Step1: Make the angle positive

Add \(2k\pi\) (\(k\in\mathbb{Z}\)) to make the angle positive. Let's find \(k\) such that \(-\frac{41\pi}{6}+ 2k\pi>0\). We know that \(2\pi=\frac{12\pi}{6}\), so \(-\frac{41\pi}{6}+ \frac{12k\pi}{6}>0\), or \(12k\pi>41\pi\), \(k > \frac{41}{12}\approx3.42\). When \(k = 4\), \(-\frac{41\pi}{6}+8\pi=-\frac{41\pi}{6}+\frac{48\pi}{6}=\frac{7\pi}{6}\).

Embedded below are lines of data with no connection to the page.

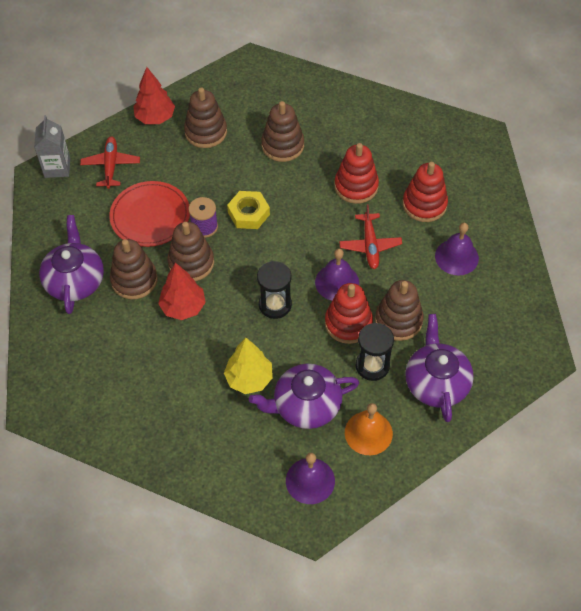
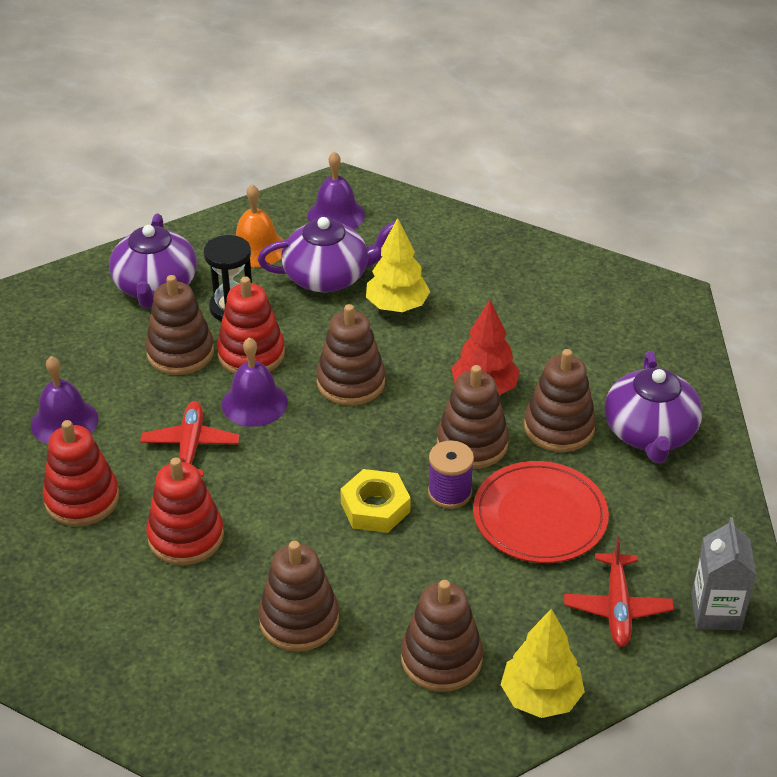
camera: 175 degrees left, 15 degrees down
red tree [133,67,175,124] -> yellow tree [501,609,585,718]
black hourglass [257,261,292,319] -> brown stacking toy [316,304,385,406]

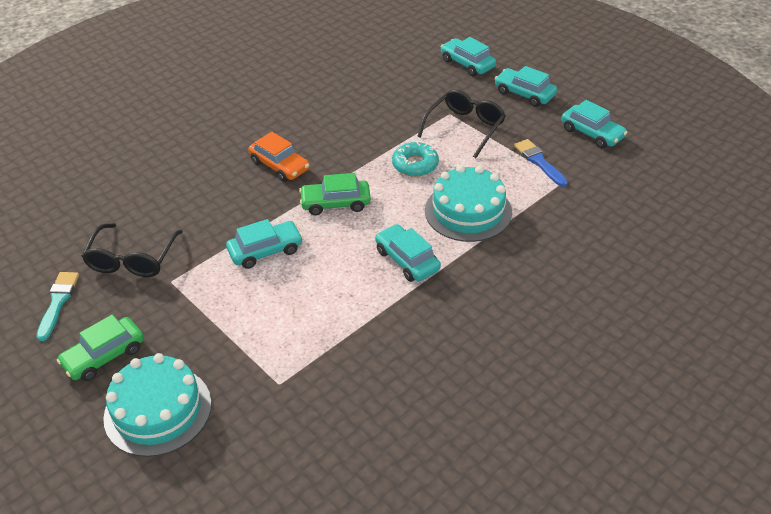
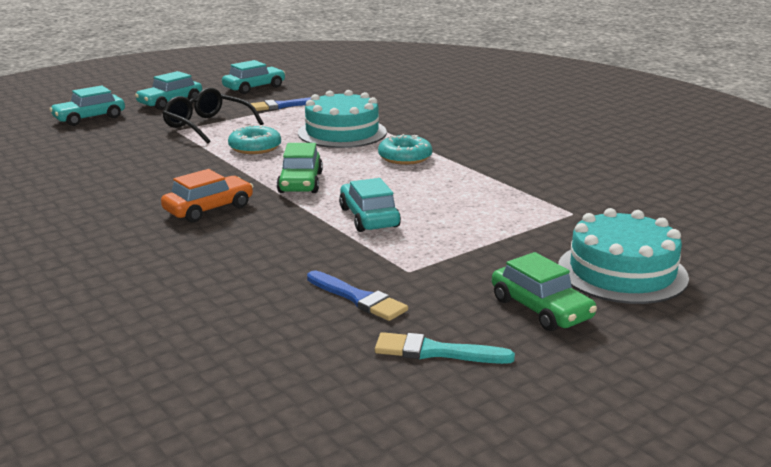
camera: 85 degrees left, 20 degrees down
black glasses [82,223,183,277] -> blue brush [307,271,408,321]
turquoise car [375,224,441,282] -> turquoise donut [378,134,432,165]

Step2: Determine the quadrant and find reference - angle

The angle \(\theta=\frac{7\pi}{6}\) is in the third - quadrant. For an angle \(\theta\) in the third - quadrant, the reference angle \(\theta_{r}=\theta-\pi\). So \(\theta_{r}=\frac{7\pi}{6}-\pi=\frac{7\pi - 6\pi}{6}=\frac{\pi}{6}\).

Answer:

\(\frac{\pi}{6}\)